In the Mormon fundamentalist movement, the 1886 Revelation is the text of a revelation said to have been received by John Taylor, third President of the Church of Jesus Christ of Latter-day Saints (LDS Church), on 27 September 1886,[1] which restated the permanence of the principle of plural marriage. Along with Joseph Smith's 1843 revelation on plural marriage,[2] the 1886 revelation is one of the primary documents used by Mormon fundamentalists to justify their continued practice of polygamy. The LDS Church, which issued a "manifesto" in 1890 to end offical church sanction of new plural marriages, and in 1904 to more forcefully terminate the practice of new plural marriages, does not accept the 1886 revelation as authentic.[3]

  1. ^ Quinn, D. Michael (1985). "LDS Church Authority and New Plural Marriages, 1890–1904". Dialogue: A Journal of Mormon Thought. 18 (1): 9–105. ISSN 0012-2157. JSTOR 45225323. Presently available documents of 1885-86 are silent about this revelation, but much later documentation and commentary identified this revelation as having been received by John Taylor on 27 September 1886.
  2. ^ Doctrine and Covenants section 132.

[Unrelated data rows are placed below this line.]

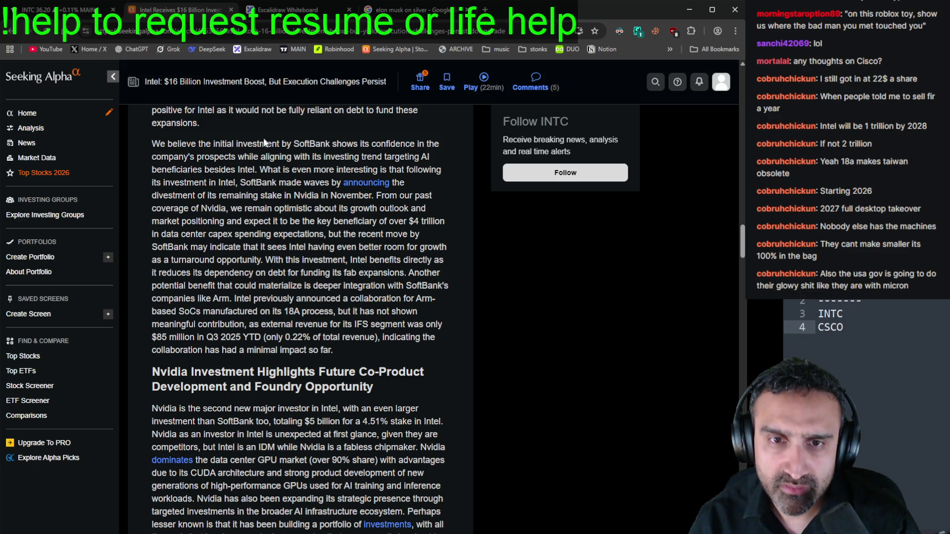
scroll(255, 216, down, 7)
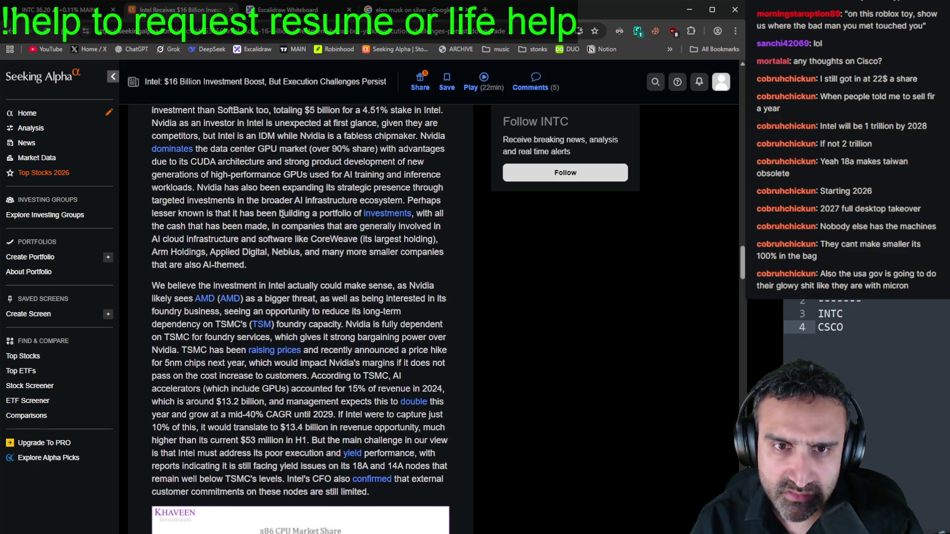
key(ctrl+1)
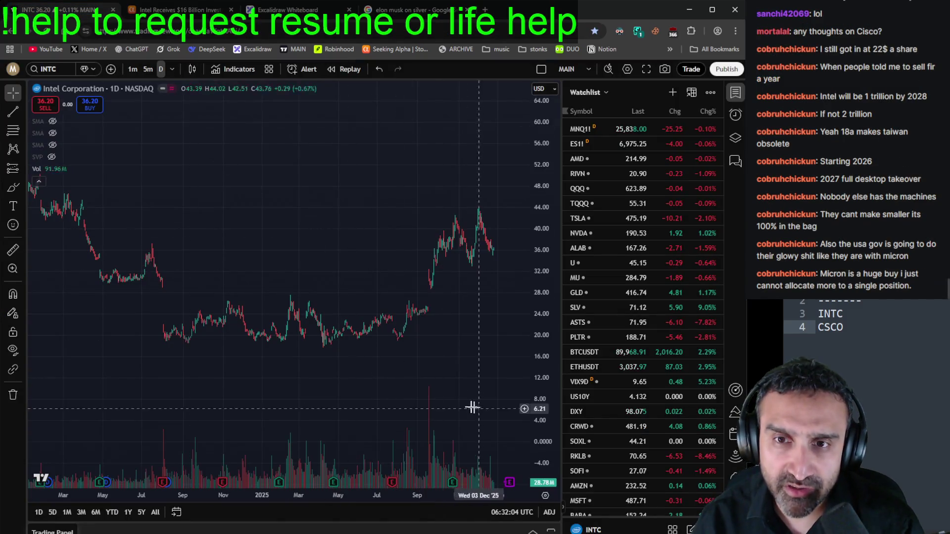
Step: Zoom around the INTC chart, then pick MU from the watchlist to load Micron's daily chart
scroll(424, 357, up, 2)
scroll(433, 322, down, 3)
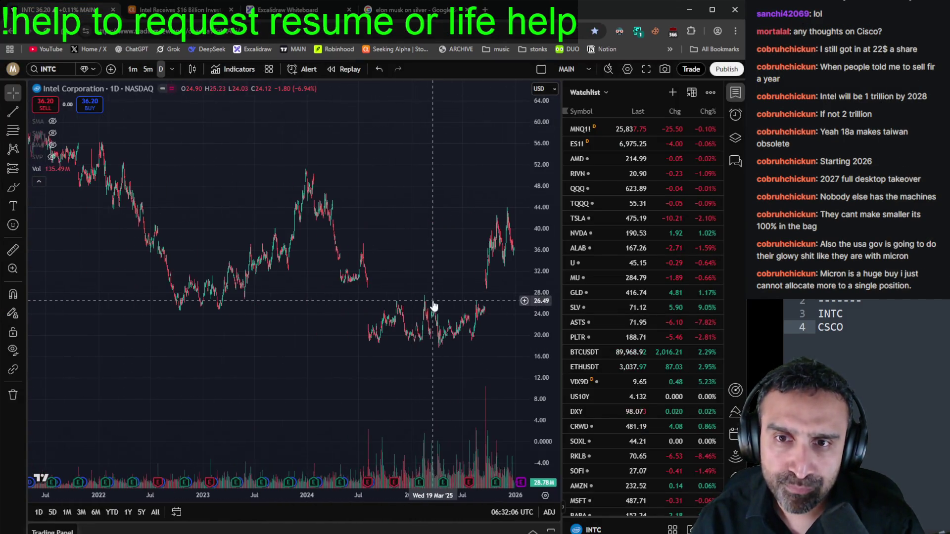
scroll(440, 303, up, 2)
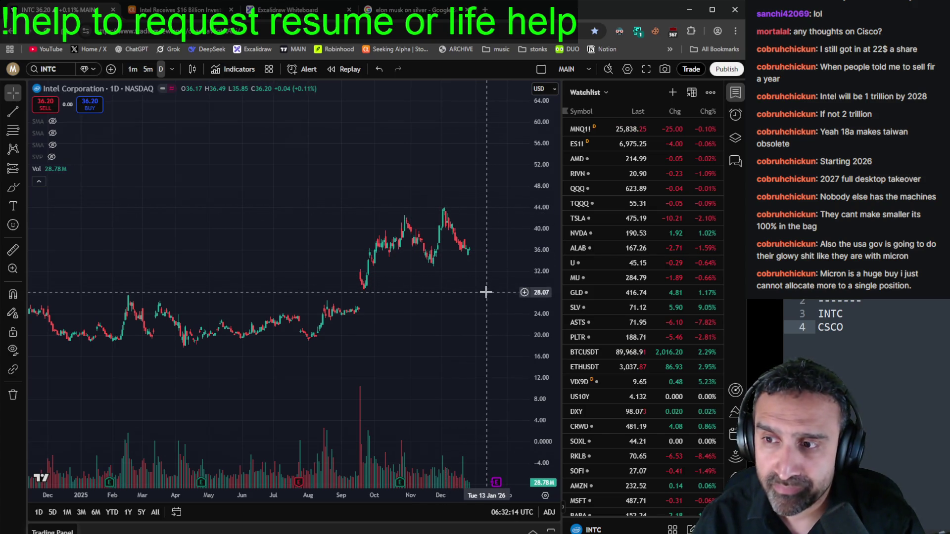
scroll(485, 292, down, 5)
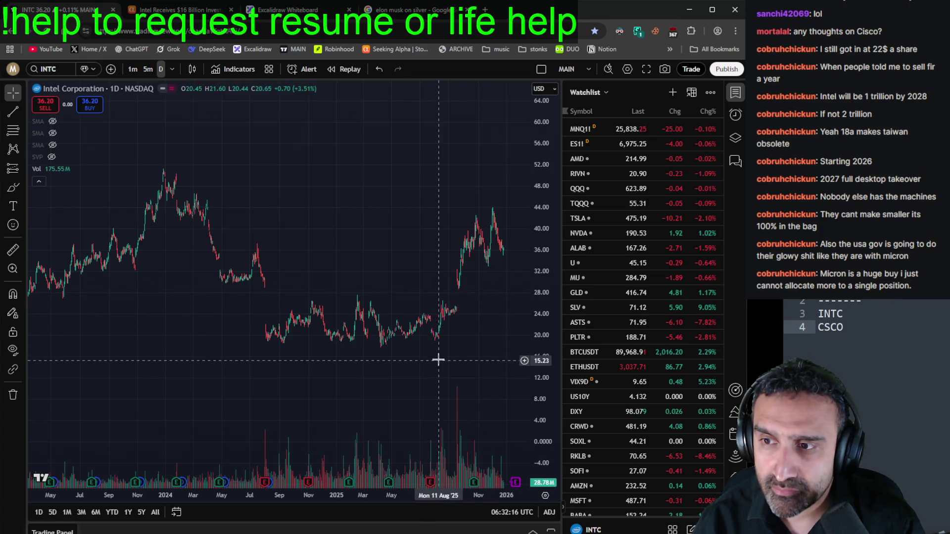
scroll(438, 360, up, 3)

  3. ^ In an "Official Statement" from the First Presidency of the LDS Church, signed by Heber J. Grant, A.W. Ivins and J. Reuben Clark, Jr., it states: "It is alleged that on September 26–27, 1886, President John Taylor received a revelation from the Lord, the purported text is given in publications circulated apparently by or at the instance of this organization (Fundamentalists). As to this pretended revelation it should be said that the archives of the Church contain no such a revelation; the archives contain no record of any such a revelation, nor any evidence justifying a belief that any such a revelation was ever given. From the personal knowledge of some of us, from the uniform and common recollection of the presiding quorums of the Church, from the absence in the Church archives of any evidence whatsoever justifying any belief that such a revelation was given, we are justified in affirming that no such a revelation exists."